A major environmental crime investigation in Spain has uncovered the alleged illegal export of large quantities of hazardous waste from Tenerife to several African countries, in a case that highlights the darker side of second-hand trade routes between Europe and West Africa. Spain’s Tax Agency and the Guardia Civil say 32 people and four companies are under investigation over the shipment of around 650 tonnes of hazardous waste, along with a further 86 tonnes of non-hazardous waste, through the port of Santa Cruz de Tenerife.
According to the official account from the Agencia Tributaria, the material was allegedly exported in shipping containers without proper decontamination, posing risks to human health and the environment. Investigators say the network used false invoices and third-party paperwork to make the cargo appear legal and to suggest that dangerous materials had already been treated when they had not.
What investigators say was being shipped
The case goes far beyond ordinary scrap exports. Authorities say the consignments included electrical and electronic waste, especially motors and compressors removed from discarded refrigeration equipment without the required decontamination process. That is significant because such components could contain gases that should be extracted and handled safely before transport or disposal.
Investigators also say the shipments included car parts and vehicle components that had not been properly decontaminated, around 38 tonnes of fire extinguishers, and numerous cars, vans and lorries exported with allegedly false documentation so they could be presented as second-hand goods rather than waste. In total, the material under investigation is valued at around €800,000.
How the network allegedly operated
Officials say the suspected organisation was led by five people with distinct roles split between Tenerife and Gran Canaria. Two of them allegedly handled the logistics and paperwork needed to move the containers, while three others are accused of sourcing and dispatching the waste directly or through third parties. The structure, according to investigators, relied on businesses that issued invoices in other names to create the appearance of lawful trade and to reduce the risk of inspections or export refusals.
The investigation was triggered after Seprona officers in La Palma and customs surveillance officials in Santa Cruz de Tenerife detected a repeated flow of suspicious container traffic between Tenerife and African destinations. That pattern led authorities to examine whether the goods were really reusable products or, instead, undeclared waste being pushed out of Spain under false pretences.
Why the case matters
This is not just a local crime story. It touches on a long-running international problem: the export of hazardous waste from Europe to countries with weaker waste-treatment capacity or looser enforcement. Spain’s Tax Agency notes that the illegal transfer of hazardous waste is an issue of growing international concern and explicitly links the case to the principles behind the Basel Convention, the global treaty designed to control cross-border movements of dangerous waste.
That broader context matters because old refrigeration units, vehicle parts and industrial equipment often look like ordinary second-hand goods on paper. In practice, though, they can carry toxic materials, polluting gases or unsafe components that should never be shipped without strict controls. Cases like this also feed into a wider European debate about whether wealthy countries are still offloading environmental risk elsewhere under the cover of reuse and resale.

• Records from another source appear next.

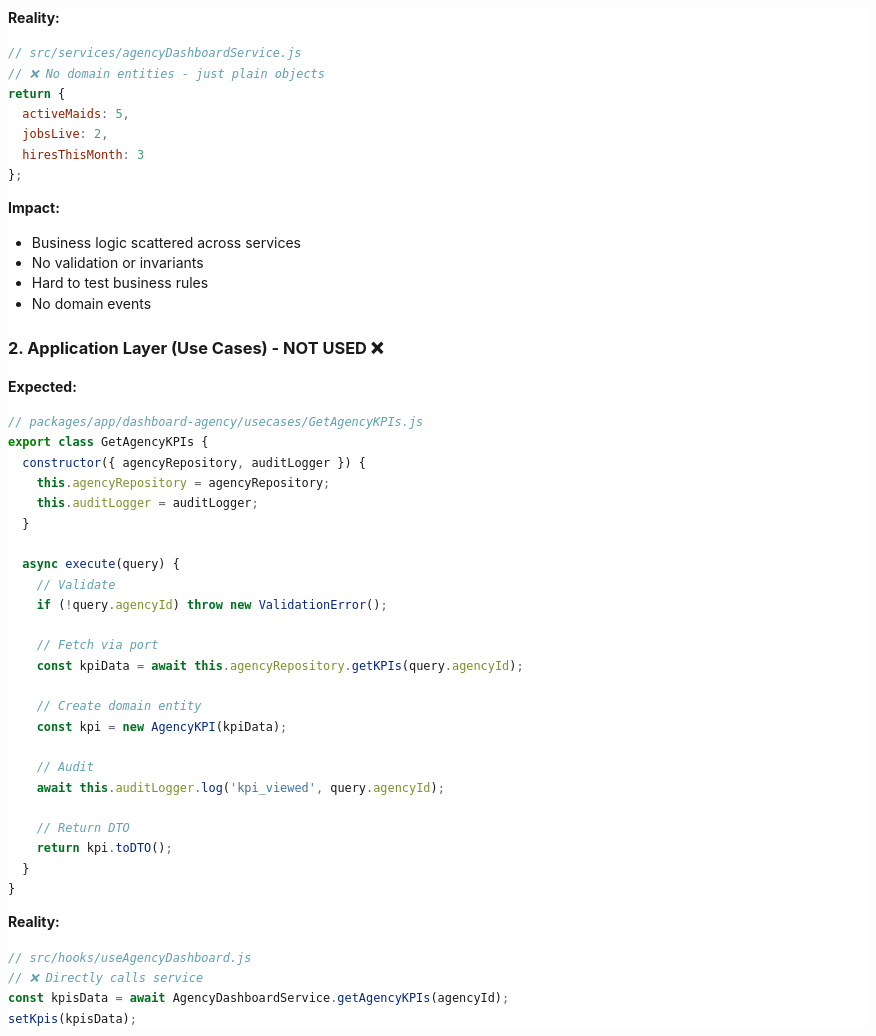 **Reality:**
```javascript
// src/services/agencyDashboardService.js
// ❌ No domain entities - just plain objects
return {
  activeMaids: 5,
  jobsLive: 2,
  hiresThisMonth: 3
};
```

**Impact:**
- Business logic scattered across services
- No validation or invariants
- Hard to test business rules
- No domain events

### 2. Application Layer (Use Cases) - NOT USED ❌

**Expected:**
```javascript
// packages/app/dashboard-agency/usecases/GetAgencyKPIs.js
export class GetAgencyKPIs {
  constructor({ agencyRepository, auditLogger }) {
    this.agencyRepository = agencyRepository;
    this.auditLogger = auditLogger;
  }

  async execute(query) {
    // Validate
    if (!query.agencyId) throw new ValidationError();

    // Fetch via port
    const kpiData = await this.agencyRepository.getKPIs(query.agencyId);

    // Create domain entity
    const kpi = new AgencyKPI(kpiData);

    // Audit
    await this.auditLogger.log('kpi_viewed', query.agencyId);

    // Return DTO
    return kpi.toDTO();
  }
}
```

**Reality:**
```javascript
// src/hooks/useAgencyDashboard.js
// ❌ Directly calls service
const kpisData = await AgencyDashboardService.getAgencyKPIs(agencyId);
setKpis(kpisData);
```
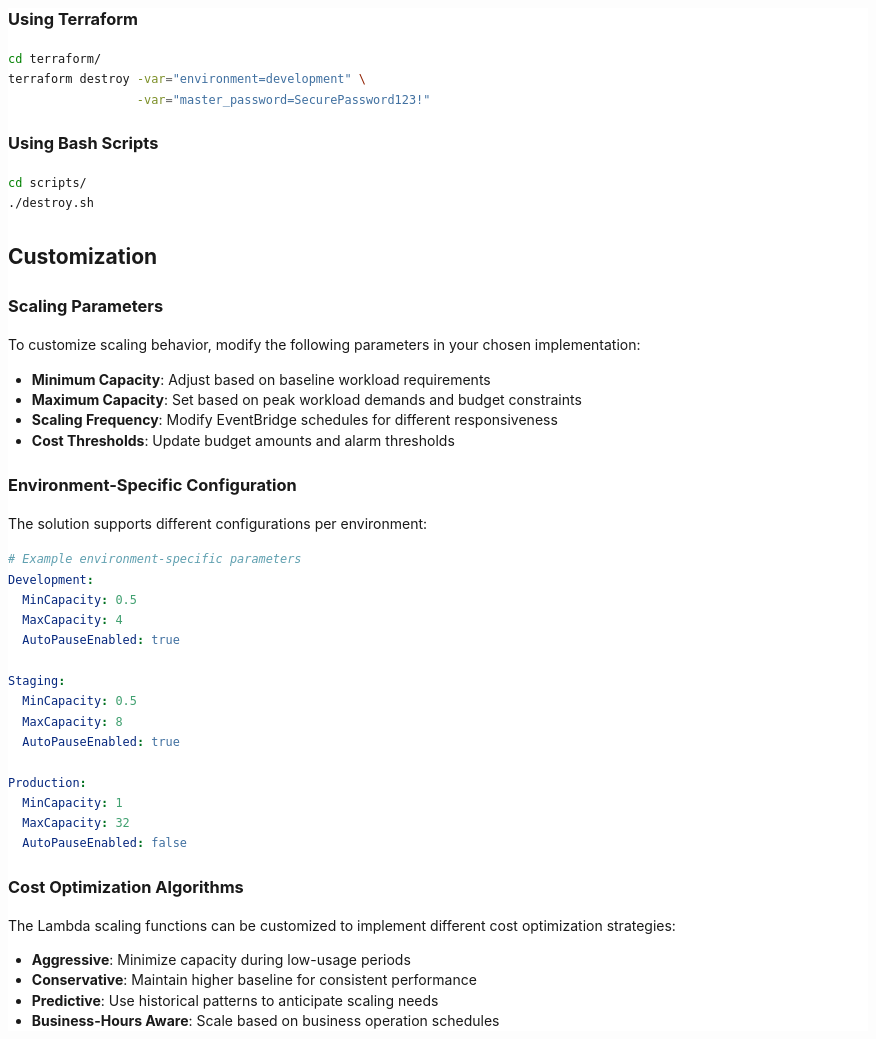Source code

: ### Using Terraform

```bash
cd terraform/
terraform destroy -var="environment=development" \
                  -var="master_password=SecurePassword123!"
```

### Using Bash Scripts

```bash
cd scripts/
./destroy.sh
```

## Customization

### Scaling Parameters

To customize scaling behavior, modify the following parameters in your chosen implementation:

- **Minimum Capacity**: Adjust based on baseline workload requirements
- **Maximum Capacity**: Set based on peak workload demands and budget constraints
- **Scaling Frequency**: Modify EventBridge schedules for different responsiveness
- **Cost Thresholds**: Update budget amounts and alarm thresholds

### Environment-Specific Configuration

The solution supports different configurations per environment:

```yaml
# Example environment-specific parameters
Development:
  MinCapacity: 0.5
  MaxCapacity: 4
  AutoPauseEnabled: true
  
Staging:
  MinCapacity: 0.5
  MaxCapacity: 8
  AutoPauseEnabled: true
  
Production:
  MinCapacity: 1
  MaxCapacity: 32
  AutoPauseEnabled: false
```

### Cost Optimization Algorithms

The Lambda scaling functions can be customized to implement different cost optimization strategies:

- **Aggressive**: Minimize capacity during low-usage periods
- **Conservative**: Maintain higher baseline for consistent performance
- **Predictive**: Use historical patterns to anticipate scaling needs
- **Business-Hours Aware**: Scale based on business operation schedules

This last point is an inference based on the official allegations and the Basel Convention context.
What penalties could follow
Spanish authorities say the offence of illegally transporting waste was added to the Penal Code in 2015. In the official release, they note that the crime can carry prison sentences of between three months and one year, or fines and professional disqualification, depending on the circumstances. The investigation remains open.
For readers in Spain, the case is a reminder that environmental crime does not always look dramatic. Sometimes it travels in plain sight, hidden in shipping containers, paperwork and the language of second-hand commerce.